# '57 Chevy Suburban 4X4



## TJETDRAGRACER (Jan 25, 2008)

Auto World '57 Chevy Suburban 4X4 ~ Just add a set of Front & Rear spacers. ~ A set of painted Aurora truck Rims and you get a cool old Suburban 4X4.


----------



## slotcarman12078 (Oct 3, 2008)

Nice little mod TJDR!!! I just picked up a bunch of them truck wheel/ tire sets, but have been taking a break from doing slot stuff. I've been messing around with my table lately.. Looks goood!! :thumbsup::thumbsup:


----------



## roadrner (Jul 21, 1999)

:thumbsup::thumbsup::thumbsup: rr


----------



## win43 (Aug 28, 2006)

:thumbsup::thumbsup:


----------



## JordanZ870 (Nov 25, 2004)

Perfect wedding, mate! :thumbsup:


----------



## resinmonger (Mar 5, 2008)

*Sano 4 x 4 Slot Car Goodness!*

Rock on old skool 4 x 4! TJETDRAGRACER, I salute your awesome sense of STYLE! :thumbsup::thumbsup::thumbsup::thumbsup:


----------



## yankee_3b (Dec 14, 2008)

Very Cool!:thumbsup::thumbsup::thumbsup:


----------



## bobhch (Apr 22, 2007)

TJETDRAGRACER,

Very neat idea with the jack up and tires. Now a snow plow in the front?

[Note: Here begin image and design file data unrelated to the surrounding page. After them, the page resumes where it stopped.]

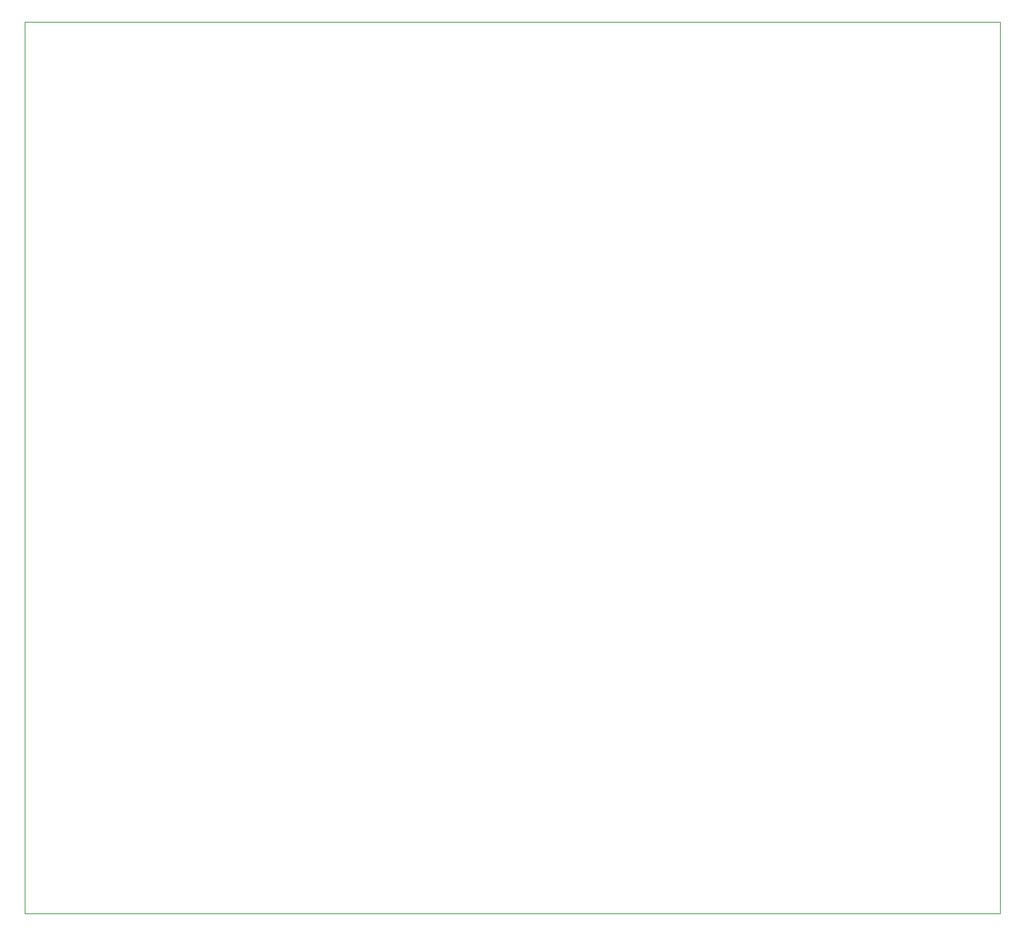
<source format=gm1>
G04 #@! TF.GenerationSoftware,KiCad,Pcbnew,5.1.5+dfsg1-2build2*
G04 #@! TF.CreationDate,2023-03-02T23:39:50+01:00*
G04 #@! TF.ProjectId,RSensHub,5253656e-7348-4756-922e-6b696361645f,rev?*
G04 #@! TF.SameCoordinates,Original*
G04 #@! TF.FileFunction,Profile,NP*
%FSLAX46Y46*%
G04 Gerber Fmt 4.6, Leading zero omitted, Abs format (unit mm)*
G04 Created by KiCad (PCBNEW 5.1.5+dfsg1-2build2) date 2023-03-02 23:39:50*
%MOMM*%
%LPD*%
G04 APERTURE LIST*
%ADD10C,0.050000*%
G04 APERTURE END LIST*
D10*
X417355000Y-22000000D02*
X417355000Y-129000000D01*
X300355000Y-129000000D02*
X417355000Y-129000000D01*
X300355000Y-22000000D02*
X300355000Y-129000000D01*
X300355000Y-22000000D02*
X417355000Y-22000000D01*
M02*

</source>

One of my favorite slot truck bodies and now a 4 x 4 !!! If grungerockjeep gets ahold of it....dirty it will be. hahahahahahah


----------



## DesertSlot (May 8, 2009)

THAT........is cool!


----------



## resinmonger (Mar 5, 2008)

bobhch said:


> TJETDRAGRACER,
> 
> Very neat idea with the jack up and tires. _Now a snow plow in the front?_
> 
> One of my favorite slot truck bodies and now a 4 x 4 !!! If grungerockjeep gets ahold of it....dirty it will be. hahahahahahah


Bob Zilla is just an idea generating MACHINE! Go for the snow plow front end!!! :thumbsup:


----------